FEDERAL LIGHTS Releases New Album – CELEBRATION OF FAILURE

Press release –

A full decade after intentionally disbanding, Federal Lights return better than ever, with their new (and third) album Celebration of Failure, (Aporia Records), out June 19th; they mark the occasion with a record release party/concert on June 18th at Sidestage, in their hometown of Winnipeg.

Starting in 2010, Jean-Guy Roy built his band Federal Lights slowly, stubbornly, with a lot of himself in it. From Winnipeg, they carved a sound and a following that crossed oceans. They toured Germany. They made records that mattered. They stood on stages in cities that had no reason to care and made them care. Roy had a vision of what Federal Lights should be, but somewhere along the way, by 2016, the distance between that and the reality became too heavy to carry – not because the band had failed, but because he’d decided it had. Roy turned off all the Federal Lights: social media accounts, gone; the digital footprint of years, deleted; all of it vanishing into the ether.

Eventually, Roy found that he couldn’t delete the part of himself that needs to make music, any more than he could delete a lung. In the post-band silence, he didn’t find relief, but absence. Eventually, the absence asked, “Now what?” The answer was a reckoning, not a resurrection. Roy turned the Federal Lights back on.

The result, Celebration of Failure, offers deep, authentic explorations of the vulnerable emotional states encountered on this long journey of destruction and rebuilding. Deploying few but well-chosen words in each song, Federal Lights move through desperation, obsession, depression, escape, defeat, loss, and ultimately, redemption through choice. The sound is anthemic, atmospheric rock – with compelling synth and treated-electric-guitar textures – that would fit neatly on a playlist beside Radiohead, Brian Eno, and Arcade Fire.

Federal Lights. – Photo by Christel Lanthier

A standout song, “Two Rivers,” for example, moves from an acoustic guitar strum, to a crisply picked electric one, to a huge surf-twang solo. It’s a tribute to Winnipeg, and just as the Red and Assiniboine rivers meet in that city, then go their separate ways, so too does the couple in the song. “Winnipeg is a city sometimes loathed and feared by its nation,” says Roy. “The song pays homage to the juxtaposition of the two rivers that bring beauty to the city, but also have the ability to hide its secrets. Everything washes out in the end.”
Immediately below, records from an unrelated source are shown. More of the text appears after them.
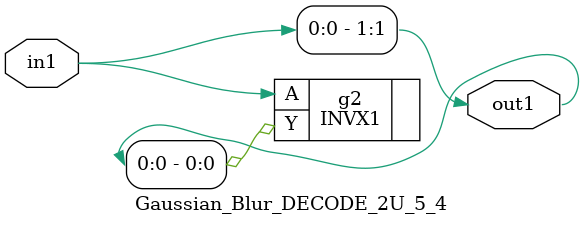
<source format=v>
`timescale 1ps / 1ps


module Gaussian_Blur_DECODE_2U_5_4(in1, out1);
  input in1;
  output [1:0] out1;
  wire in1;
  wire [1:0] out1;
  assign out1[1] = in1;
  INVX1 g2(.A (in1), .Y (out1[0]));
endmodule


</source>
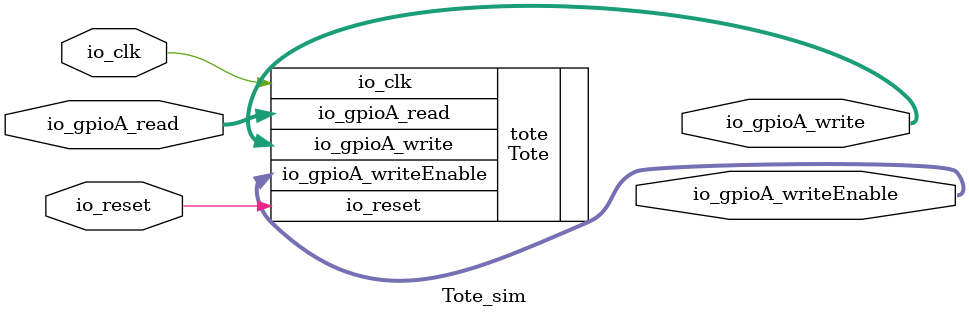
<source format=v>
`timescale 1ns / 1ps

module Tote_sim(
        input   io_clk,
        input   io_reset,
        input  [7:0] io_gpioA_read,
        output [7:0] io_gpioA_write,
        output [7:0] io_gpioA_writeEnable);

Tote tote(
    .io_clk(io_clk),
    .io_reset(io_reset),
    .io_gpioA_read(io_gpioA_read),
    .io_gpioA_write(io_gpioA_write),
    .io_gpioA_writeEnable(io_gpioA_writeEnable)
);

endmodule
</source>
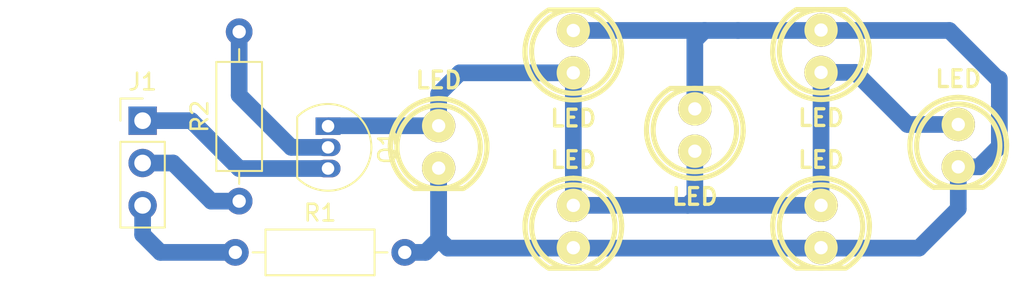
<source format=kicad_pcb>
(kicad_pcb (version 20221018) (generator pcbnew)

  (general
    (thickness 1.6)
  )

  (paper "A4")
  (layers
    (0 "F.Cu" signal)
    (31 "B.Cu" signal)
    (32 "B.Adhes" user "B.Adhesive")
    (33 "F.Adhes" user "F.Adhesive")
    (34 "B.Paste" user)
    (35 "F.Paste" user)
    (36 "B.SilkS" user "B.Silkscreen")
    (37 "F.SilkS" user "F.Silkscreen")
    (38 "B.Mask" user)
    (39 "F.Mask" user)
    (40 "Dwgs.User" user "User.Drawings")
    (41 "Cmts.User" user "User.Comments")
    (42 "Eco1.User" user "User.Eco1")
    (43 "Eco2.User" user "User.Eco2")
    (44 "Edge.Cuts" user)
    (45 "Margin" user)
    (46 "B.CrtYd" user "B.Courtyard")
    (47 "F.CrtYd" user "F.Courtyard")
    (48 "B.Fab" user)
    (49 "F.Fab" user)
    (50 "User.1" user)
    (51 "User.2" user)
    (52 "User.3" user)
    (53 "User.4" user)
    (54 "User.5" user)
    (55 "User.6" user)
    (56 "User.7" user)
    (57 "User.8" user)
    (58 "User.9" user)
  )

  (setup
    (pad_to_mask_clearance 0)
    (pcbplotparams
      (layerselection 0x00010fc_ffffffff)
      (plot_on_all_layers_selection 0x0000000_00000000)
      (disableapertmacros false)
      (usegerberextensions false)
      (usegerberattributes true)
      (usegerberadvancedattributes true)
      (creategerberjobfile true)
      (dashed_line_dash_ratio 12.000000)
      (dashed_line_gap_ratio 3.000000)
      (svgprecision 4)
      (plotframeref false)
      (viasonmask false)
      (mode 1)
      (useauxorigin false)
      (hpglpennumber 1)
      (hpglpenspeed 20)
      (hpglpendiameter 15.000000)
      (dxfpolygonmode true)
      (dxfimperialunits true)
      (dxfusepcbnewfont true)
      (psnegative false)
      (psa4output false)
      (plotreference true)
      (plotvalue true)
      (plotinvisibletext false)
      (sketchpadsonfab false)
      (subtractmaskfromsilk false)
      (outputformat 1)
      (mirror false)
      (drillshape 1)
      (scaleselection 1)
      (outputdirectory "")
    )
  )

  (net 0 "")
  (net 1 "Net-(D1-K)")
  (net 2 "Net-(D1-A)")
  (net 3 "GND")
  (net 4 "Net-(J1-Pin_2)")
  (net 5 "Net-(J1-Pin_3)")
  (net 6 "Net-(Q1-G)")

  (footprint "E.E.S.T. N°5:led_5mm_red" (layer "F.Cu") (at 137.1854 58.518613))

  (footprint "Package_TO_SOT_THT:TO-92_Inline" (layer "F.Cu") (at 107.6154 52.5018 -90))

  (footprint "Resistor_THT:R_Axial_DIN0207_L6.3mm_D2.5mm_P10.16mm_Horizontal" (layer "F.Cu") (at 102.2858 56.9976 90))

  (footprint "Resistor_THT:R_Axial_DIN0207_L6.3mm_D2.5mm_P10.16mm_Horizontal" (layer "F.Cu") (at 102.0572 60.071))

  (footprint "E.E.S.T. N°5:led_5mm_red" (layer "F.Cu") (at 114.249647 53.7464))

  (footprint "E.E.S.T. N°5:led_5mm_red" (layer "F.Cu") (at 145.415447 53.669753))

  (footprint "Connector_PinHeader_2.54mm:PinHeader_1x03_P2.54mm_Vertical" (layer "F.Cu") (at 96.4946 52.1716))

  (footprint "E.E.S.T. N°5:led_5mm_red" (layer "F.Cu") (at 122.3264 48.0314 180))

  (footprint "E.E.S.T. N°5:led_5mm_red" (layer "F.Cu") (at 129.616647 52.73294 180))

  (footprint "E.E.S.T. N°5:led_5mm_red" (layer "F.Cu") (at 137.185845 48.005539 180))

  (footprint "E.E.S.T. N°5:led_5mm_red" (layer "F.Cu") (at 122.328492 58.5216))

  (gr_rect (start 94.869 45.0088) (end 149.3012 62.23)
    (stroke (width 0.15) (type default)) (fill none) (layer "Eco2.User") (tstamp 74877b78-4aab-4399-96bc-11792e7c3221))

  (segment (start 107.6408 52.4764) (end 107.6154 52.5018) (width 1) (layer "B.Cu") (net 1) (tstamp 132b29e1-b27e-4f6c-948f-ebc9334161de))
  (segment (start 129.1844 57.248613) (end 122.331479 57.248613) (width 1) (layer "B.Cu") (net 1) (tstamp 13c3c4fa-e677-4bcc-8d8a-3316239b1919))
  (segment (start 129.616647 56.816366) (end 129.1844 57.248613) (width 1) (layer "B.Cu") (net 1) (tstamp 22933162-7ef6-4dd8-8e63-b20b3c938f18))
  (segment (start 137.1854 57.248613) (end 137.1854 49.276) (width 1) (layer "B.Cu") (net 1) (tstamp 2eb1331d-bdba-4e24-9be9-741f752b0e13))
  (segment (start 139.243247 49.275553) (end 142.367447 52.399753) (width 1) (layer "B.Cu") (net 1) (tstamp 30f03d76-c27d-4bfc-9384-24d957fb792c))
  (segment (start 122.3264 49.3014) (end 122.3264 57.249508) (width 1) (layer "B.Cu") (net 1) (tstamp 374a68fe-61ac-42d7-b176-aee0ceb0de88))
  (segment (start 129.616647 54.00294) (end 129.616647 56.816366) (width 1) (layer "B.Cu") (net 1) (tstamp 4cc65243-b21f-4e4b-97e1-527011990d3d))
  (segment (start 122.351352 57.27446) (end 122.328492 57.2516) (width 1) (layer "B.Cu") (net 1) (tstamp 528ec67e-eaa7-4857-80f9-302b04aa876b))
  (segment (start 114.249647 52.4764) (end 107.6408 52.4764) (width 1) (layer "B.Cu") (net 1) (tstamp 54adba08-f143-4970-b32c-93ea5d324b11))
  (segment (start 115.5192 49.3014) (end 122.3264 49.3014) (width 1) (layer "B.Cu") (net 1) (tstamp 8a4328bd-e6e0-43ec-b76e-a082cff01c47))
  (segment (start 142.367447 52.399753) (end 145.415447 52.399753) (width 1) (layer "B.Cu") (net 1) (tstamp 9ce376a1-352c-4ff3-8987-a06f7e84286f))
  (segment (start 137.1854 57.248613) (end 129.1844 57.248613) (width 1) (layer "B.Cu") (net 1) (tstamp b77e01f0-06fe-417b-b4a7-9a6874cb4af7))
  (segment (start 137.185847 49.275553) (end 139.243247 49.275553) (width 1) (layer "B.Cu") (net 1) (tstamp b816a341-be5a-4b11-a825-5acc42161bb1))
  (segment (start 122.331479 57.248613) (end 122.328492 57.2516) (width 1) (layer "B.Cu") (net 1) (tstamp bcf49861-b37b-4827-b3b4-00081eb2d615))
  (segment (start 114.249647 52.4764) (end 114.249647 50.570953) (width 1) (layer "B.Cu") (net 1) (tstamp d5dd01ed-de7a-4bac-93ae-b23ad4a5b944))
  (segment (start 114.249647 50.570953) (end 115.5192 49.3014) (width 1) (layer "B.Cu") (net 1) (tstamp e6ad826b-f15d-4a73-986a-2f12f9c732fe))
  (segment (start 137.1854 49.276) (end 137.185847 49.275553) (width 1) (layer "B.Cu") (net 1) (tstamp eb7aa1c8-4263-4b29-83a7-2c59a9db8e41))
  (segment (start 122.3264 57.249508) (end 122.328492 57.2516) (width 1) (layer "B.Cu") (net 1) (tstamp f429e0f7-d40b-4e42-98a3-ba9a2ff2bd40))
  (segment (start 114.249647 59.283153) (end 114.249647 55.0164) (width 1) (layer "B.Cu") (net 2) (tstamp 0b7f2c18-3d09-40b5-ab27-4fb9e6f630d4))
  (segment (start 113.4618 60.071) (end 114.249647 59.283153) (width 1) (layer "B.Cu") (net 2) (tstamp 2cee1799-3687-4e99-b802-610d8ad61869))
  (segment (start 114.249647 59.258647) (end 114.80546 59.81446) (width 1) (layer "B.Cu") (net 2) (tstamp 3140c5f0-8ec7-4d0d-94eb-7fa87d815c2a))
  (segment (start 112.2172 60.071) (end 113.4618 60.071) (width 1) (layer "B.Cu") (net 2) (tstamp 356a6220-52a7-4e12-be95-a290619ad410))
  (segment (start 114.80546 59.81446) (end 143.05534 59.81446) (width 1) (layer "B.Cu") (net 2) (tstamp 43bdf67d-6d18-4bdf-a804-b17a959e0517))
  (segment (start 147.8788 49.657) (end 147.8788 53.721) (width 1) (layer "B.Cu") (net 2) (tstamp 4b73bf02-c605-40d8-b01f-0ad3f8f0726a))
  (segment (start 146.710847 54.939753) (end 145.415447 54.939753) (width 1) (layer "B.Cu") (net 2) (tstamp 5cf3addd-94da-4cf9-9e6a-2f5fcaa52172))
  (segment (start 114.249647 55.0164) (end 114.249647 59.258647) (width 1) (layer "B.Cu") (net 2) (tstamp 6664bf19-7fd4-4cc1-b45b-3f1009bed381))
  (segment (start 122.3264 46.7614) (end 130.2004 46.7614) (width 1) (layer "B.Cu") (net 2) (tstamp 76a76422-49cb-4ae8-9b36-dd0002d66356))
  (segment (start 130.2004 46.7614) (end 132.207 46.7614) (width 1) (layer "B.Cu") (net 2) (tstamp 78b35ef2-dfb4-426c-82d0-5a77d35aa215))
  (segment (start 143.081187 59.788613) (end 145.415447 57.454353) (width 1) (layer "B.Cu") (net 2) (tstamp 994561f3-ae51-488c-806a-8746e08a7f5b))
  (segment (start 147.8788 53.721) (end 146.7358 54.864) (width 1) (layer "B.Cu") (net 2) (tstamp 9c2af4cb-3634-40f3-9f68-641a86c40dbe))
  (segment (start 132.207 46.7614) (end 144.882494 46.7614) (width 1) (layer "B.Cu") (net 2) (tstamp c2e7338c-fb9d-479a-a924-8254f7ad112a))
  (segment (start 129.616647 47.345153) (end 130.2004 46.7614) (width 1) (layer "B.Cu") (net 2) (tstamp dc35fe6d-0656-46dd-adbb-eb182fa626a2))
  (segment (start 144.882494 46.7614) (end 147.853847 49.732753) (width 1) (layer "B.Cu") (net 2) (tstamp e106812c-1c9b-459d-9c10-e25e901a41b2))
  (segment (start 145.415447 57.454353) (end 145.415447 54.939753) (width 1) (layer "B.Cu") (net 2) (tstamp eb5c75ba-5544-42b7-ae47-a8d794842bd9))
  (segment (start 143.05534 59.81446) (end 143.081187 59.788613) (width 1) (layer "B.Cu") (net 2) (tstamp f268dba5-ee8a-447e-838b-a4206c987443))
  (segment (start 129.616647 51.46294) (end 129.616647 47.345153) (width 1) (layer "B.Cu") (net 2) (tstamp fcec608e-3022-4f67-bbc8-2429bc7d493a))
  (segment (start 102.2858 55.0418) (end 107.6154 55.0418) (width 1) (layer "B.Cu") (net 3) (tstamp 84f379da-087d-417d-a7c4-cb3047e5f32e))
  (segment (start 96.4946 52.1716) (end 99.4156 52.1716) (width 1) (layer "B.Cu") (net 3) (tstamp 90411bda-8fe4-4c01-8d42-c3e19e3ce197))
  (segment (start 99.4156 52.1716) (end 102.2858 55.0418) (width 1) (layer "B.Cu") (net 3) (tstamp da101342-aa68-4249-9848-a6e1af035585))
  (segment (start 100.6094 56.9976) (end 102.2858 56.9976) (width 1) (layer "B.Cu") (net 4) (tstamp 4e98560c-589d-48d8-838d-0ecaee6052fc))
  (segment (start 98.3234 54.7116) (end 100.6094 56.9976) (width 1) (layer "B.Cu") (net 4) (tstamp 8582f40a-caa4-48d5-b5b6-05989b01776c))
  (segment (start 96.4946 54.7116) (end 98.3234 54.7116) (width 1) (layer "B.Cu") (net 4) (tstamp f58ccdfe-0d8f-4801-84a8-66b78045f789))
  (segment (start 96.4946 59.0042) (end 97.5614 60.071) (width 1) (layer "B.Cu") (net 5) (tstamp 1d3107a6-926c-4f8e-b8cf-d949222d879e))
  (segment (start 96.4946 57.2516) (end 96.4946 59.0042) (width 1) (layer "B.Cu") (net 5) (tstamp 392b1ff7-b4c8-4dd2-877d-8930eb85646c))
  (segment (start 97.5614 60.071) (end 102.0572 60.071) (width 1) (layer "B.Cu") (net 5) (tstamp 6623cfbd-071c-4105-ba82-e54763048681))
  (segment (start 102.2858 46.8376) (end 102.2858 50.6476) (width 1) (layer "B.Cu") (net 6) (tstamp 09687099-0f6f-4bee-be6b-88d36245536b))
  (segment (start 105.41 53.7718) (end 107.6154 53.7718) (width 1) (layer "B.Cu") (net 6) (tstamp 6274230a-911a-47b3-a614-f212356a7888))
  (segment (start 102.2858 50.6476) (end 105.41 53.7718) (width 1) (layer "B.Cu") (net 6) (tstamp f6d0c64e-0b8b-44d3-b083-83a7cf357c11))

)

</source>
Another gem, the hard-rocking “Night Movers,” tells the story of Johatsu, a man driving all night through North Ontario, en route from Tokyo’s busy Shinjuku district to seek the refuge of anonymity in Nome, Alaska. “It’s a man escaping his past,” says Roy, “and taking his penitence in the harsh Canadian shield, for the way in which he left, and for the people he knowingly hurt.” A short reprise of the song’s final lines, “Out to Sea,” closes the album.

“Celebration of Failure” is dark and mysterious song, propelled by a trancelike synth and a small but unsettling choir of voices. Haunted by the inevitability of death, it builds to a truly frightening crescendo. “It’s about wrestling with our desires, choosing which ones we allow ourselves to pursue, which ones we hide, and which ones we deny,” says Roy. “The consequences of those very choices never remain in the dark, but are pushed out into the light, revealing who we are.”

And just so, Celebration of Failure reveals Roy and Federal Lights, standing strong in the light, after a long and difficult sojourn in the dark.

Winnipeg band Federal Lights has been making music since the band debuted in 2010 with singer-songwriter duo Jean-Guy Roy and Rob Mitchell, rounded out by drummer Chris Gaudry and keyboardist Jodi Roy. Since its inception, Federal Lights has toured both North America and Europe multiple times, playing shows and festivals including Reeperbahn, SXSW, NXNE, Canadian Music Week, and the Western Canadian Music Awards (WCMAs). In 2013, the band signed with Aporia Records, and went on to win the WCMA for Aboriginal Record of the Year in 2014 for their album We Were Found in the Fog. Federal Lights has been featured in Rolling Stone magazine has held multiple No. 1 spots on CBC Radio 3, as well as on college radio across Canada.